Stand strong legally with data throughout the employee journey
In a termination situation, you must be able to document that your employee has not lived up to the requirements of the position in line with your expectations (unless it is about internal cutbacks or restructuring). This is usually easy to prove. However, it is more difficult to prove that the employee was aware of points of criticism and warnings. After all, how can you improve as an employee if you don't know that you are not performing well enough?
In an integrated HR system, you have an overview of employee development, feedback, and follow-up between manager and employee, which can function as documentation based on data. Documentation of an on-going dialogue between the manager and the employee shows that the employee knew they had not delivered.
When an employee has handed you a resignation, it is good practice to invite the employee to an exit interview. To recognize the employee's efforts and results, but equally to create (or maintain) a positive impression of your company. Former employees can also act as ambassadors—and who knows? Maybe the employee will find their way back to you.

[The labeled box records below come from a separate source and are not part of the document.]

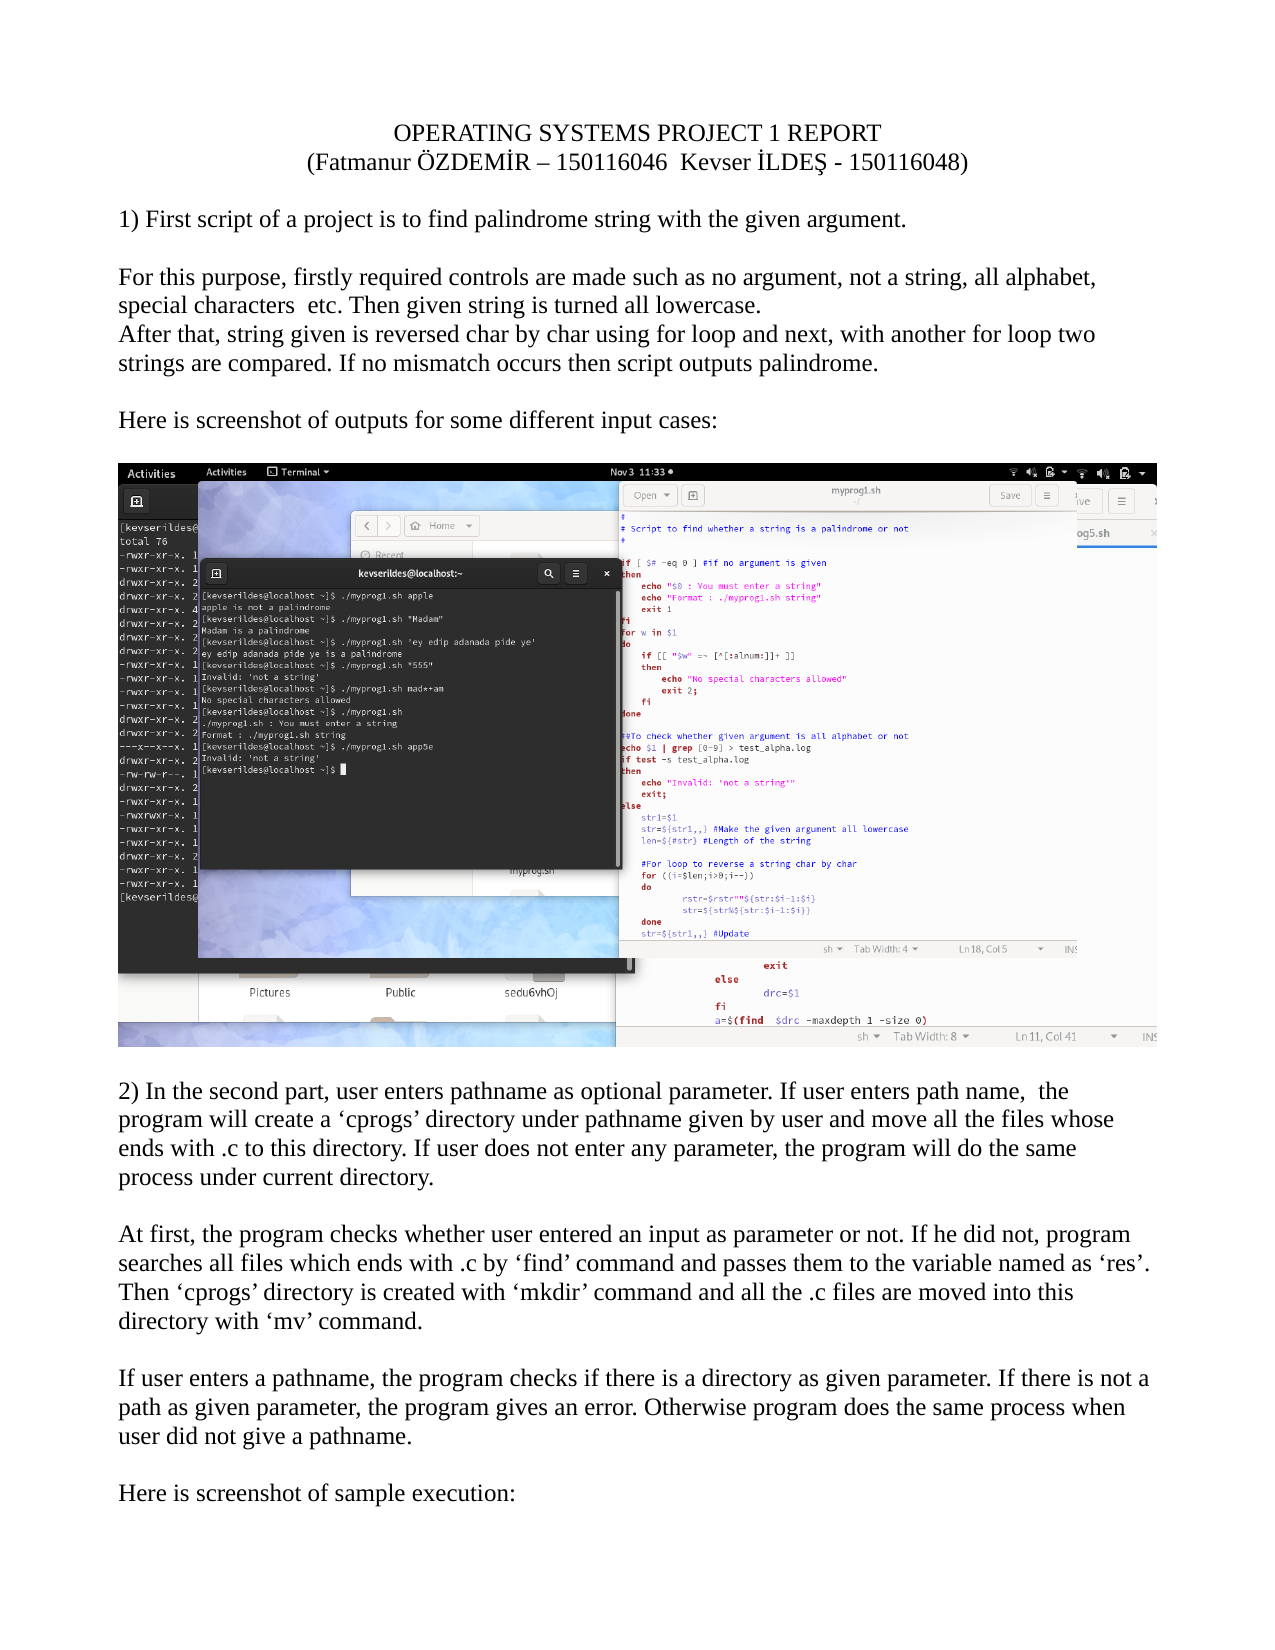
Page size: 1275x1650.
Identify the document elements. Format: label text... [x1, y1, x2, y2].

text After that, string given is reversed char by char using for loop and next, with another for loop two strings are compared. If no mismatch occurs then script outputs palindrome. [118, 319, 1157, 377]
text For this purpose, firstly required controls are made such as no argument, not a string, all alphabet, special characters etc. Then given string is turned all lowercase. [118, 262, 1157, 319]
text Here is screenshot of outputs for some different input cases: [118, 406, 1157, 434]
text If user enters a pathname, the program checks if there is a directory as given parameter. If there is not a path as given parameter, the program gives an error. Otherwise program does the same process when user did not give a pathname. [118, 1363, 1157, 1449]
text 1) First script of a project is to find palindrome string with the given argument. [118, 204, 1157, 233]
text (Fatmanur ÖZDEMİR – 150116046 Kevser İLDEŞ - 150116048) [118, 147, 1157, 176]
text Here is screenshot of sample execution: [118, 1478, 1157, 1507]
text At first, the program checks whether user entered an input as parameter or not. If he did not, program searches all files which ends with .c by ‘find’ command and passes them to the variable named as ‘res’. Then ‘cprogs’ directory is created with ‘mkdir’ command and all the .c files are moved into this directory with ‘mv’ command. [118, 1219, 1157, 1334]
text 2) In the second part, user enters pathname as optional parameter. If user enters path name, the program will create a ‘cprogs’ directory under pathname given by user and move all the files whose ends with .c to this directory. If user does not enter any parameter, the program will do the same process under current directory. [118, 1076, 1157, 1191]
picture [118, 463, 1157, 1047]
text OPERATING SYSTEMS PROJECT 1 REPORT [118, 118, 1157, 147]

Here are five tips for tackling a good exit interview in your offboarding process.
Prepare the interview well in advance. An exit interview can go in many directions, so plan what you want to know from the employee who is leaving your organization. The angle depends on the department, training, seniority, and previous history in the company.
Create a safe atmosphere. An exit interview can be a vulnerable situation for both parties. Create a safe, positive, and personal atmosphere, so the employee knows that there are no hard feelings. Remember to listen to the employee's wishes and signals both before and during the conversation, so it is just as much the employee's conversation (rather than just yours). Perhaps your employee needs to vent some frustrations—and there must be room for that.
Ask what motivated the employee to seek a new job. What reason(s) made the employee leave the job? Was there any of the employee’s knowledge or skills that we didn't get to use? This is valuable information for you, regardless of whether it was a lack of development opportunities, a terrible boss, too little responsibility, or poor pay. You can use that knowledge to optimize your business and prevent others from following the same path.
Find out the employee's view of your company—including points of criticism and possible solutions. What should we have done in order for you to have stayed? And what can the company generally do better? Input from the ‘horse's mouth’! Remember that you must be aware that the employee may not only want to praise the company. Keep an open mind, even if you may not agree.
Finish off the interview and introduce the employee to the process from here. Thank the employee for the time and their efforts in the company. It is a good idea to explain the process from here. What are the exit data being used for? Let the employee know how you intend to act on concerns, criticisms, and proposed solutions.